■ **Text passage**
::::
Sampling and analysis were systematically conducted at three critical positions in the separation process. The first sampling point was located at the output stream of Column 1. The results showed that the water content fluctuated within the range of 27.39% to 29.99%, while the acetic acid content was low, ranging from 0% to 0.067%, and the phenol content varied between 0% and 2.60%. The component distribution at the output stream of Column 2 was similar to that of Column 1, with the water content remaining in the range of 27.39% to 29.99%, the acetic acid content slightly increased to 0% to 0.108%, and the phenol content remained within the range of 0% to 2.61%. The output stream of Column 3 exhibited significantly different component characteristics, with the water content expanding to a range of 10.17% to 39.04%, the acetic acid content increasing substantially to 0% to 29.82%, and the phenol content also rising to a range of 0% to 24.79%. All component concentration data were expressed as mass percentages, accurate to eight decimal places, to ensure the precision and reliability of the data.
::::
■ **What is expected**
Condense the paragraph of the sampling passage above that begins "Sampling and analysis were systematically conducted" into a bulleted list, keeping its main facts.

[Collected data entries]
::::
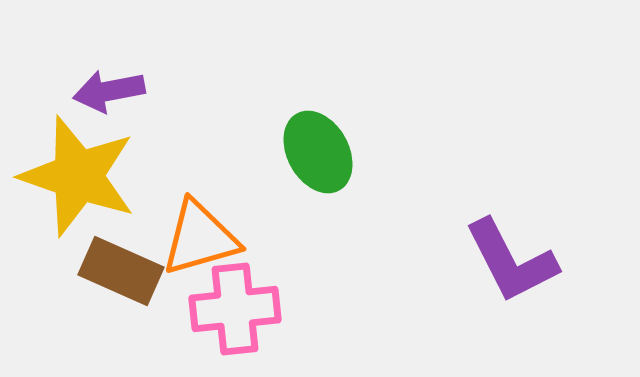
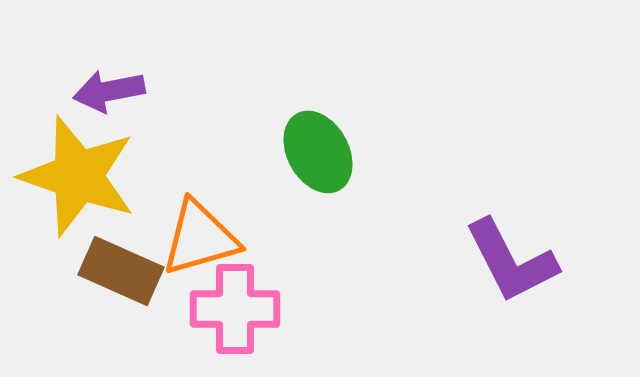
pink cross: rotated 6 degrees clockwise
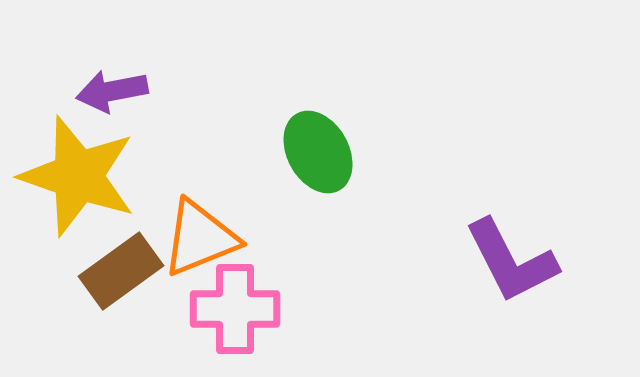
purple arrow: moved 3 px right
orange triangle: rotated 6 degrees counterclockwise
brown rectangle: rotated 60 degrees counterclockwise
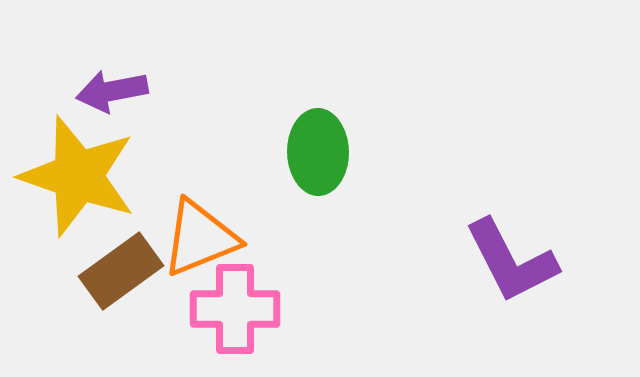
green ellipse: rotated 28 degrees clockwise
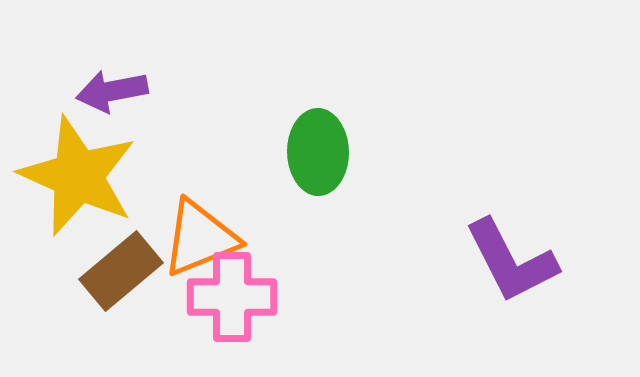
yellow star: rotated 5 degrees clockwise
brown rectangle: rotated 4 degrees counterclockwise
pink cross: moved 3 px left, 12 px up
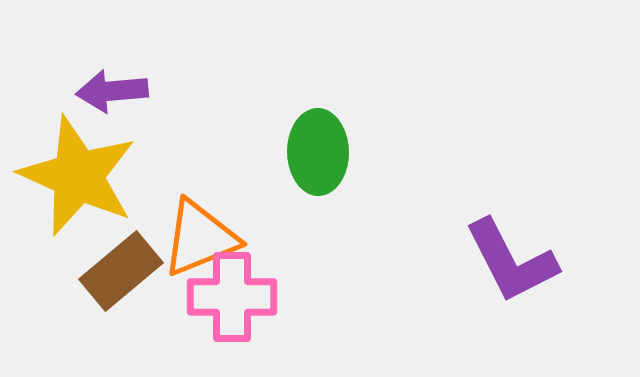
purple arrow: rotated 6 degrees clockwise
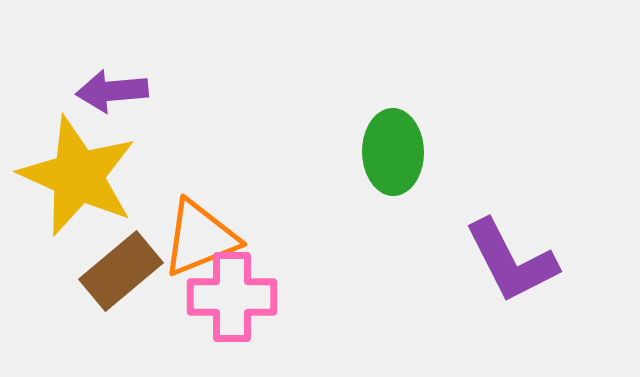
green ellipse: moved 75 px right
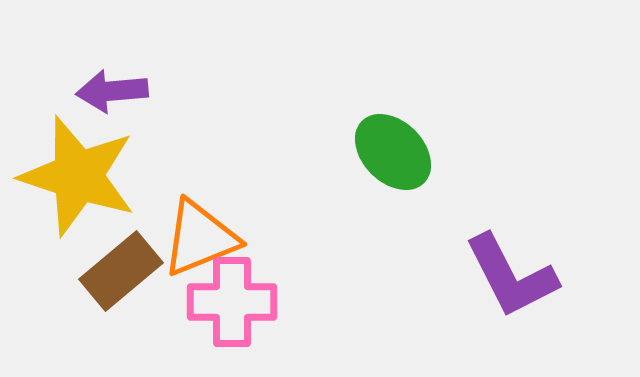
green ellipse: rotated 44 degrees counterclockwise
yellow star: rotated 6 degrees counterclockwise
purple L-shape: moved 15 px down
pink cross: moved 5 px down
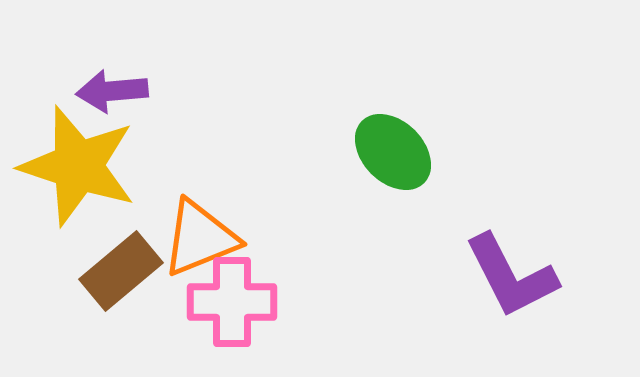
yellow star: moved 10 px up
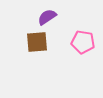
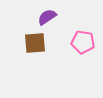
brown square: moved 2 px left, 1 px down
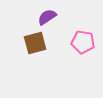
brown square: rotated 10 degrees counterclockwise
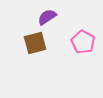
pink pentagon: rotated 20 degrees clockwise
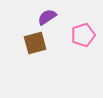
pink pentagon: moved 7 px up; rotated 25 degrees clockwise
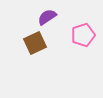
brown square: rotated 10 degrees counterclockwise
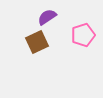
brown square: moved 2 px right, 1 px up
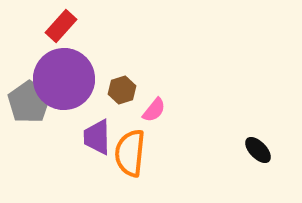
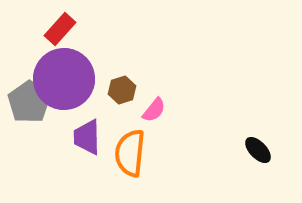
red rectangle: moved 1 px left, 3 px down
purple trapezoid: moved 10 px left
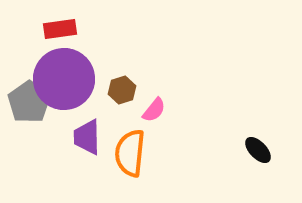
red rectangle: rotated 40 degrees clockwise
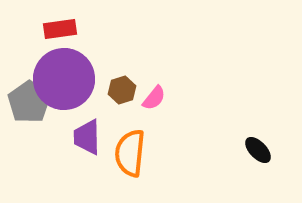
pink semicircle: moved 12 px up
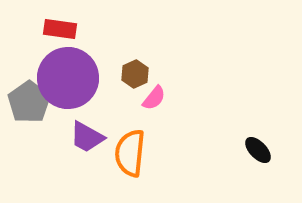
red rectangle: rotated 16 degrees clockwise
purple circle: moved 4 px right, 1 px up
brown hexagon: moved 13 px right, 16 px up; rotated 8 degrees counterclockwise
purple trapezoid: rotated 60 degrees counterclockwise
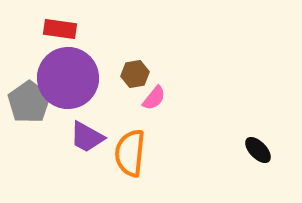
brown hexagon: rotated 16 degrees clockwise
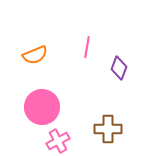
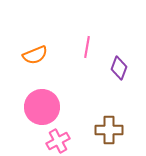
brown cross: moved 1 px right, 1 px down
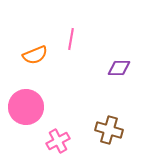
pink line: moved 16 px left, 8 px up
purple diamond: rotated 70 degrees clockwise
pink circle: moved 16 px left
brown cross: rotated 16 degrees clockwise
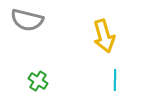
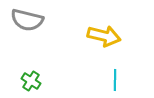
yellow arrow: rotated 60 degrees counterclockwise
green cross: moved 7 px left
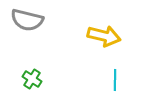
green cross: moved 1 px right, 2 px up
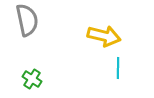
gray semicircle: rotated 116 degrees counterclockwise
cyan line: moved 3 px right, 12 px up
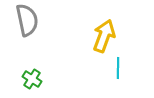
yellow arrow: rotated 84 degrees counterclockwise
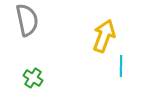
cyan line: moved 3 px right, 2 px up
green cross: moved 1 px right, 1 px up
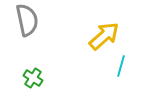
yellow arrow: rotated 28 degrees clockwise
cyan line: rotated 15 degrees clockwise
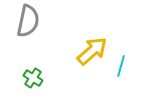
gray semicircle: moved 1 px right, 1 px down; rotated 24 degrees clockwise
yellow arrow: moved 12 px left, 15 px down
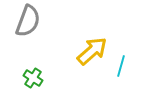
gray semicircle: rotated 8 degrees clockwise
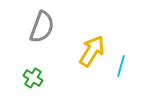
gray semicircle: moved 14 px right, 6 px down
yellow arrow: rotated 16 degrees counterclockwise
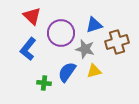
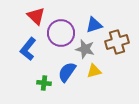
red triangle: moved 4 px right
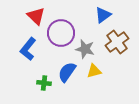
blue triangle: moved 9 px right, 10 px up; rotated 18 degrees counterclockwise
brown cross: rotated 20 degrees counterclockwise
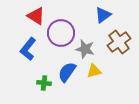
red triangle: rotated 12 degrees counterclockwise
brown cross: moved 2 px right
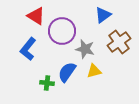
purple circle: moved 1 px right, 2 px up
green cross: moved 3 px right
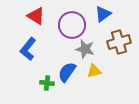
::::
■ **Response for this exercise**
- Samples were analyzed at three points in the separation process, the output streams of Columns 1, 2 and 3.
- Column 1: water 27.39% to 29.99%; acetic acid 0% to 0.067%; phenol 0% to 2.60%.
- Column 2 was similar to Column 1: water 27.39% to 29.99%; acetic acid slightly higher at 0% to 0.108%; phenol 0% to 2.61%.
- Column 3 differed markedly: water 10.17% to 39.04%; acetic acid 0% to 29.82%; phenol 0% to 24.79%.
- All concentrations are mass percentages, accurate to eight decimal places.